Addentrarsi nei meandri della delicata situazione è fondamentale per cogliere il nocciolo della questione: nel pomeriggio di giovedì 7 settembre, dopo agguerrite trattative tra enti locali e Governo, è stata sancita da un voto unanime l’ambita intesa in tema di gioco d’azzardo che, in un’ottica di prevenzione della dipendenza e di lotta alla ludopatia, ha sigillato e previsto il dimezzamento sostanziale delle sale da gioco terrestri, il riposizionamento delle stesse a distanza di sicurezza da luoghi sensibili quali scuole, ospedali e impianti sportivi, nonché sistemi di videosorveglianza ed accesso selettivo per mantenere alti gli standard di qualità e sicurezza delle slot machine.
Ebbene, stando a quanto pattuito, gli odierni 96.800 punti di gioco sparsi su tutto il territorio scenderanno a 48mila e, tra questi, anche bar e tabaccherie dovranno adeguarsi a quanto stabilito per sale da gioco e centri scommesse, garantendo non solo un adeguato collocamento delle slot machine in sale ridimensionate ma anche il serrato controllo degli accessi tramite documento identificativo per scongiurare il rischio di accogliere, inconsapevolmente, anche minori.
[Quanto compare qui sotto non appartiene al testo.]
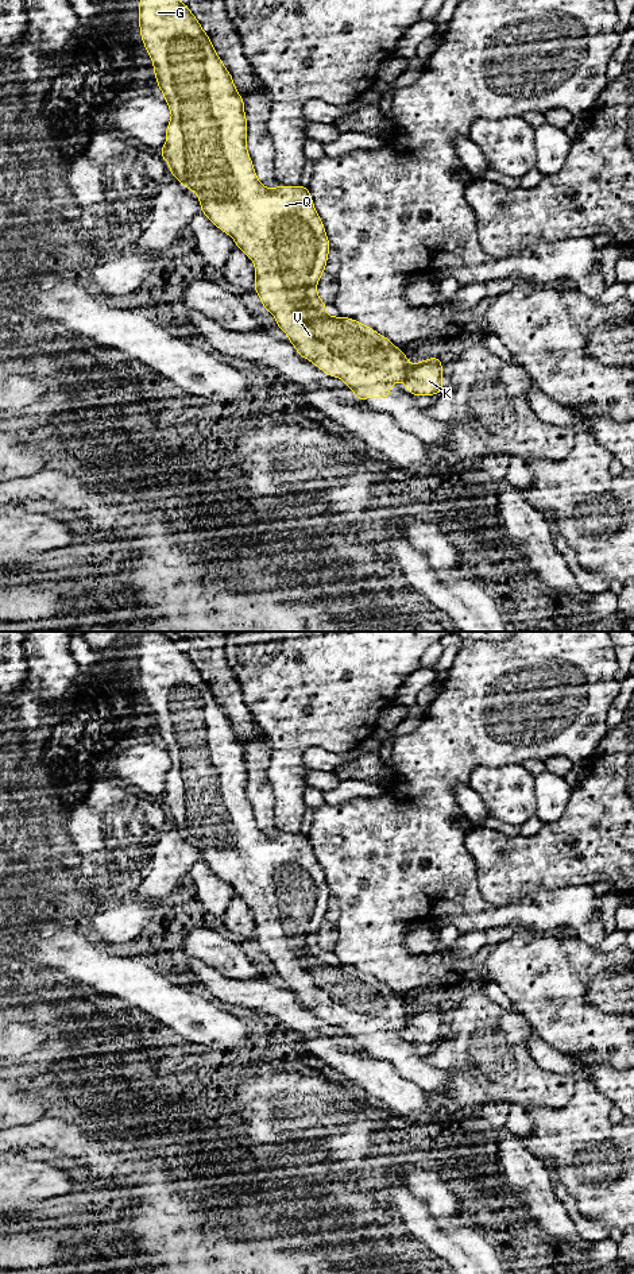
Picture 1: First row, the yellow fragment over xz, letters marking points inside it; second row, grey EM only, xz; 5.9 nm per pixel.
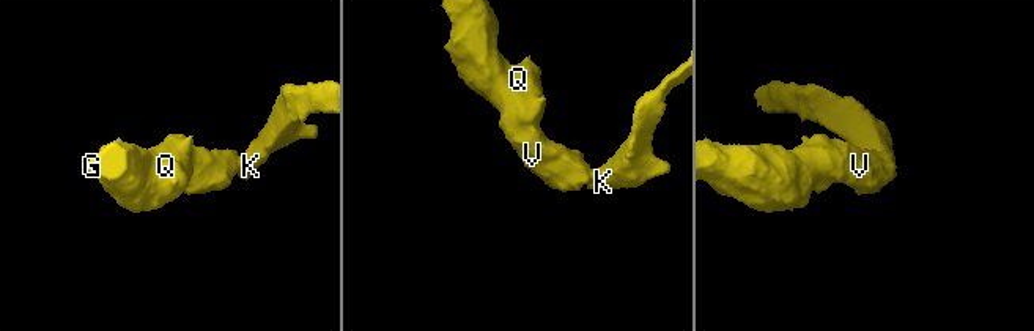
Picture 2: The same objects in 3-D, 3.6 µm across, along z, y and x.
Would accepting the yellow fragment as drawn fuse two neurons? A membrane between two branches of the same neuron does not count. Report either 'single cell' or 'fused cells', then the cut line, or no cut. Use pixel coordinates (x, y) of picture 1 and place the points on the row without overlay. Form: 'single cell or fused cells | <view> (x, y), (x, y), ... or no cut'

Le new slot (Awp), invece, a seguito di un taglio percentuale del 35%, scenderanno da 400mila a 265mila e Regioni e Province autonome saranno libere di prevedere forme maggiori di tutela per la popolazione stabilendo orari di apertura e fasce orarie di chiusura, inibendo inoltre l’esposizione di immagini o slogan che inducano al gioco d’azzardo.
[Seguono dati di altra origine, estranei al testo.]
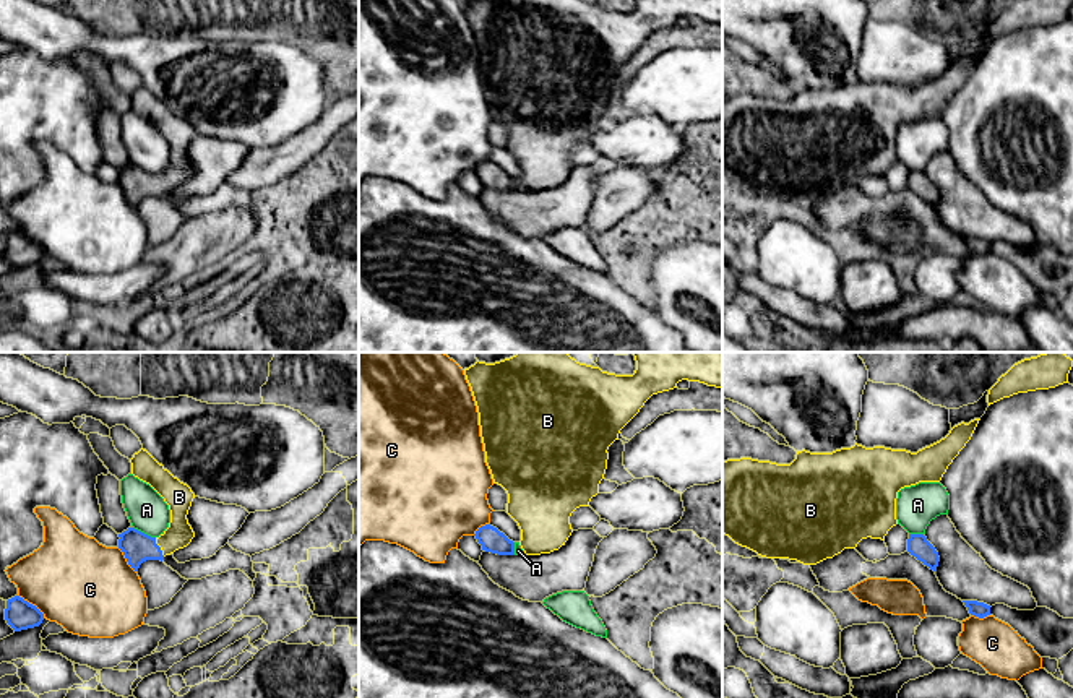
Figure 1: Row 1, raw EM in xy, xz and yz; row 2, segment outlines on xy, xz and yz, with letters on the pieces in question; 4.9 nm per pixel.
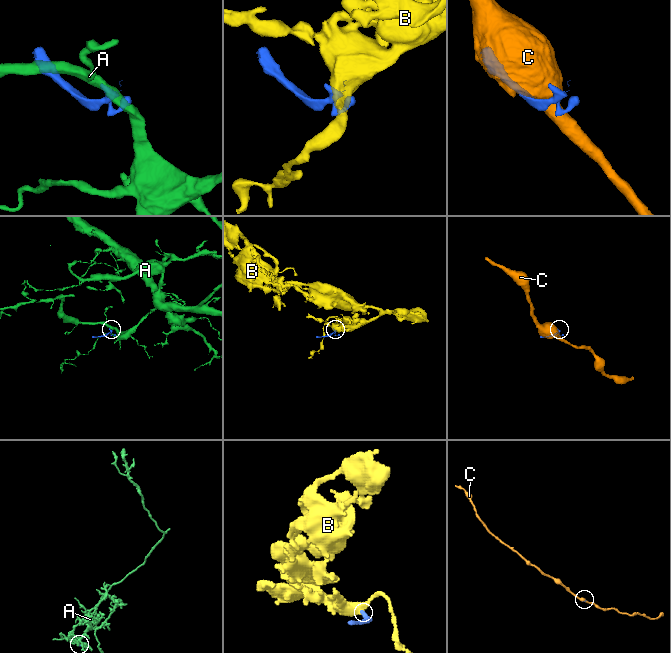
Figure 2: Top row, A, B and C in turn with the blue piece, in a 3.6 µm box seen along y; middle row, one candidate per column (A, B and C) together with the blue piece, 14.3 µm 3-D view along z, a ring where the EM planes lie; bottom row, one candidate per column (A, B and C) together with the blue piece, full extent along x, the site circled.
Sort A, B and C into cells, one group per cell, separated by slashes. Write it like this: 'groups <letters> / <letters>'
groups A / B / C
La situazione parrebbe dunque risolta eppure è singolare come come le posizioni di Governo, associazioni e gestori continuino ad esser contrapposte: l’entusiasmo col quale il sottosegretario all’economia Pierpaolo Baretta accoglie questo “primo significativo tassello di una strategia complessiva di riforma del settore, che sancisce una vera inversione di tendenza e rende la tutela della salute, la sicurezza pubblica ed il contrasto all’illegalità un obiettivo generale del Paese”, mal si concilia con quelle che sono le convinzioni e le dure critiche espresse da Alberto D’Urso, presidente del Comitato Nazionale Antiusura, che tuona una pesante accusa affermando che la manovra del Governo mira all’aumento delle entrate erariali nonché al profitto delle concessionarie dell’azzardo, a scapito dei poveri “italiani che sono stati ristrutturati come massa di giocatori patologici, senza che la politica tutelasse l’ordine pubblico”.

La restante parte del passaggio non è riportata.